▶ [Work request] Copy out word for word the lines starting at the one that contains "EXPERIENCED AND SKILLED" and ending at the one that contains "CRM-Marketing richtig aufsetzen", including both of those lines.
:: Extracted material
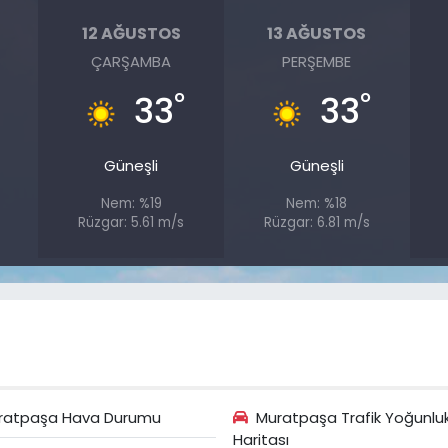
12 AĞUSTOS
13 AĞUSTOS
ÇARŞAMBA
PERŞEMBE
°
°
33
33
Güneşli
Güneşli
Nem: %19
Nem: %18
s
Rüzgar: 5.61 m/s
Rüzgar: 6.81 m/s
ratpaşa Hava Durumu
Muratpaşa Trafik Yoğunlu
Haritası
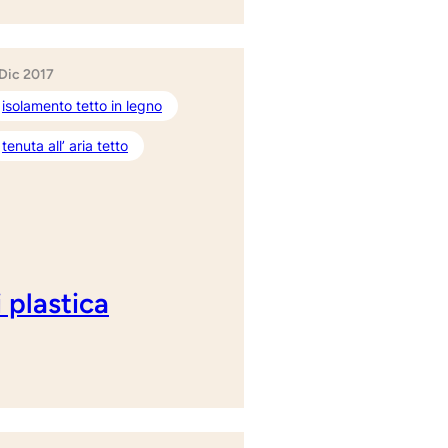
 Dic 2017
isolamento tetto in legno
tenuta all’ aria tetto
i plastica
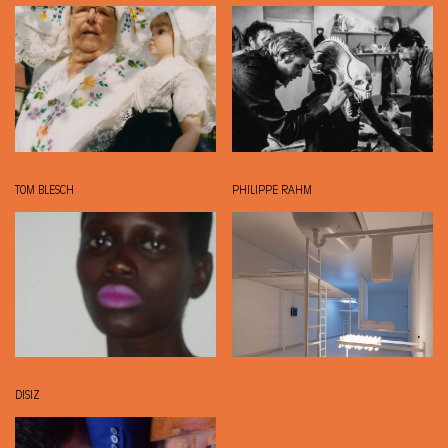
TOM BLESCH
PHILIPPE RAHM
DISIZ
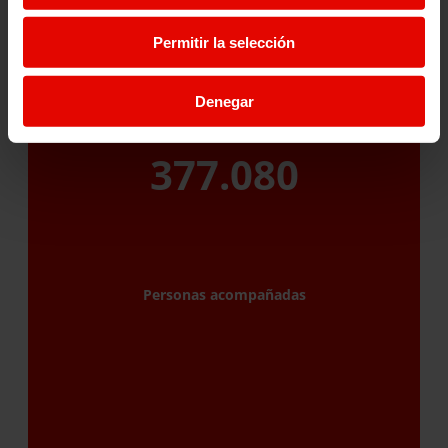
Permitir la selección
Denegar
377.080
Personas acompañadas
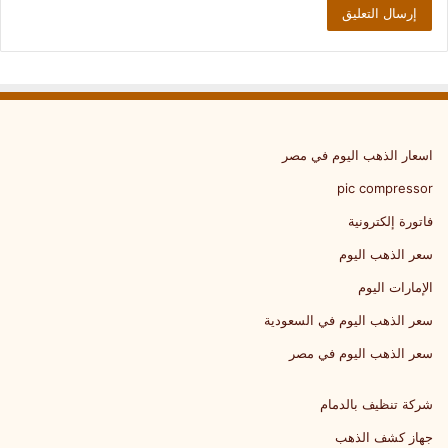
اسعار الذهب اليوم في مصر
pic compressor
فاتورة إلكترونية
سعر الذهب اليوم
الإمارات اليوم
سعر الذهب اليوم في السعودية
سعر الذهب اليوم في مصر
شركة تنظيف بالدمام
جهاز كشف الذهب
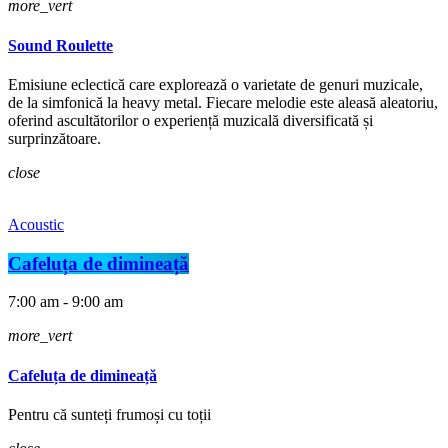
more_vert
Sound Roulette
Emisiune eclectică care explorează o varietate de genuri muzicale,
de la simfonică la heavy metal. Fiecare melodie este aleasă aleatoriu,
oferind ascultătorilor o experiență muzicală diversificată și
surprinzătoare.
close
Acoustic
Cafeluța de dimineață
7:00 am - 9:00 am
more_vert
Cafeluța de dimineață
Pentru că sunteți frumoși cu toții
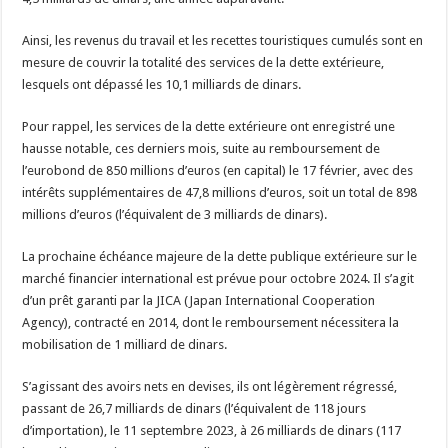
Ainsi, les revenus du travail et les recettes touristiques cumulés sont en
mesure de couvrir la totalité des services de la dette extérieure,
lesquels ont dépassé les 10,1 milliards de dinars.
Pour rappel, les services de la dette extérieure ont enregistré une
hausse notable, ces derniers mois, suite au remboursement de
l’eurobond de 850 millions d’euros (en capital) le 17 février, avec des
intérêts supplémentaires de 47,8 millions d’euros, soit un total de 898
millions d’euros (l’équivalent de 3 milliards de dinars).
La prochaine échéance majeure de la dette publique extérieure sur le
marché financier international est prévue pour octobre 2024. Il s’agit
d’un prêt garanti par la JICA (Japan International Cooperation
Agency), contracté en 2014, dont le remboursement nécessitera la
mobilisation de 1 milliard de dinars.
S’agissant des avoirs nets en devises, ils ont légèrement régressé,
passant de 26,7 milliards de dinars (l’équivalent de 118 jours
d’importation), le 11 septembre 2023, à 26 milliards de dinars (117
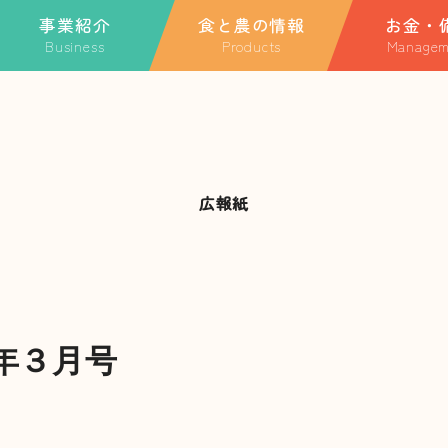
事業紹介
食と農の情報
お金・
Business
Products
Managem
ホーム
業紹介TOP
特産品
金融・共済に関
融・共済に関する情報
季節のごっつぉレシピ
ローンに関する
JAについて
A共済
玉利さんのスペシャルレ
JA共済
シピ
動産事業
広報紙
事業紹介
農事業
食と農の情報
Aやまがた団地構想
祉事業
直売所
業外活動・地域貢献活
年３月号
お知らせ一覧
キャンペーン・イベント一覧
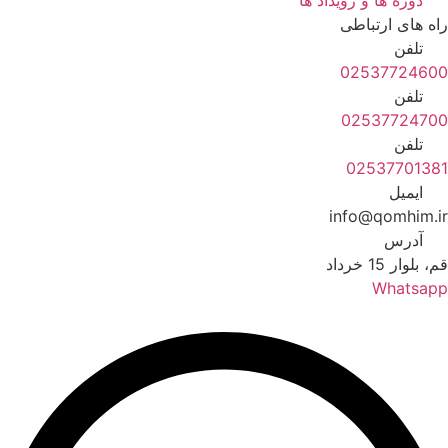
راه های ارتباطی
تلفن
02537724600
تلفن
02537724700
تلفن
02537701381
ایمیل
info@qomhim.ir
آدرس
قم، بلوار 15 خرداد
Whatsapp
::::
:: Extracted material
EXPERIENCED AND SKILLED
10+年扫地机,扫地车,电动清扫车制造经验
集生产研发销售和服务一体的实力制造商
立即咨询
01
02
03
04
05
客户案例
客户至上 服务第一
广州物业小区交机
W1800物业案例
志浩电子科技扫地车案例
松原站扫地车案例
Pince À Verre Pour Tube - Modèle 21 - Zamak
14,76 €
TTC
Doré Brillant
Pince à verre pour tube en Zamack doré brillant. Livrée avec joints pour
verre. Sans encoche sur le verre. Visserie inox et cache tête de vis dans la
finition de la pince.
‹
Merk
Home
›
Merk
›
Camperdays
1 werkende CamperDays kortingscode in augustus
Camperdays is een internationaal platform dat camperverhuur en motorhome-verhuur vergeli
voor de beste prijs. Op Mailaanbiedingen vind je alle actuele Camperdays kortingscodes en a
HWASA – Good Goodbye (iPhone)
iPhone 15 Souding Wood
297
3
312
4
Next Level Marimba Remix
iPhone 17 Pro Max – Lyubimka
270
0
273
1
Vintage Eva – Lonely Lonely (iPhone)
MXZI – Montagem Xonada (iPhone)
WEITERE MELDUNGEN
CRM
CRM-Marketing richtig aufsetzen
::::
:: Extracted material
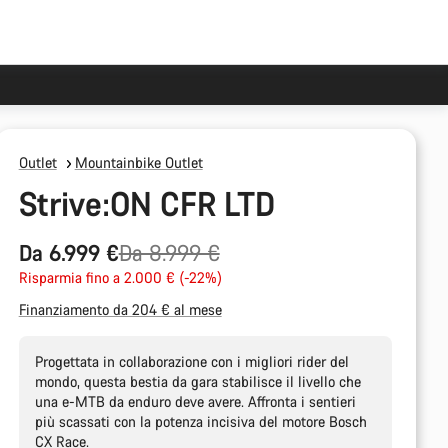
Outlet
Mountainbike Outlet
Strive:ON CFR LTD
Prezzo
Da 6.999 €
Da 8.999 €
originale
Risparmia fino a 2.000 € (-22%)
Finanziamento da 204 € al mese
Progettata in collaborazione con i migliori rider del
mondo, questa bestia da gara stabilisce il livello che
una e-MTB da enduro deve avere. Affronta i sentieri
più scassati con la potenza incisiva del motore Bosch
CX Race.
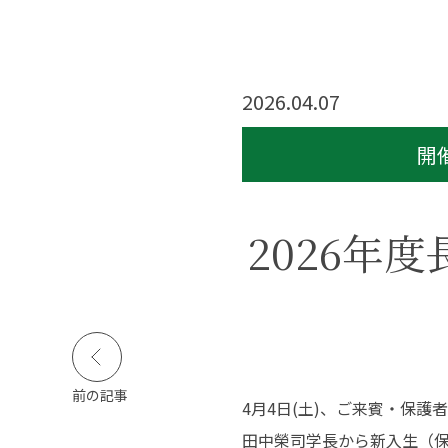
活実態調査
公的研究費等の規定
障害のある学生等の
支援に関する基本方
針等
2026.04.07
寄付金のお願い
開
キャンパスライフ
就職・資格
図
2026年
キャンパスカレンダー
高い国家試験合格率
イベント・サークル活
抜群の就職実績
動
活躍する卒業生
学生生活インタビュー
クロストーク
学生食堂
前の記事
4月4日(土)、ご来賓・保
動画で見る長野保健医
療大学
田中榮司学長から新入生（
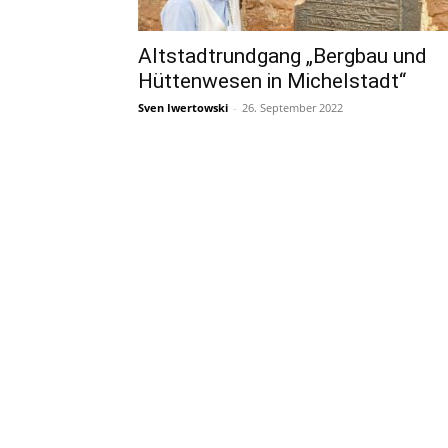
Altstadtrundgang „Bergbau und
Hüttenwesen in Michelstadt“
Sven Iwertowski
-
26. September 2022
::::
▶ [Result of this task]
EXPERIENCED AND SKILLED
10+年扫地机,扫地车,电动清扫车制造经验
集生产研发销售和服务一体的实力制造商
立即咨询
01
02
03
04
05
客户案例
客户至上 服务第一
广州物业小区交机
W1800物业案例
志浩电子科技扫地车案例
松原站扫地车案例
Pince À Verre Pour Tube - Modèle 21 - Zamak
14,76 €
TTC
Doré Brillant
Pince à verre pour tube en Zamack doré brillant. Livrée avec joints pour
verre. Sans encoche sur le verre. Visserie inox et cache tête de vis dans la
finition de la pince.
‹
Merk
Home
›
Merk
›
Camperdays
1 werkende CamperDays kortingscode in augustus
Camperdays is een internationaal platform dat camperverhuur en motorhome-verhuur vergeli
voor de beste prijs. Op Mailaanbiedingen vind je alle actuele Camperdays kortingscodes en a
HWASA – Good Goodbye (iPhone)
iPhone 15 Souding Wood
297
3
312
4
Next Level Marimba Remix
iPhone 17 Pro Max – Lyubimka
270
0
273
1
Vintage Eva – Lonely Lonely (iPhone)
MXZI – Montagem Xonada (iPhone)
WEITERE MELDUNGEN
CRM
CRM-Marketing richtig aufsetzen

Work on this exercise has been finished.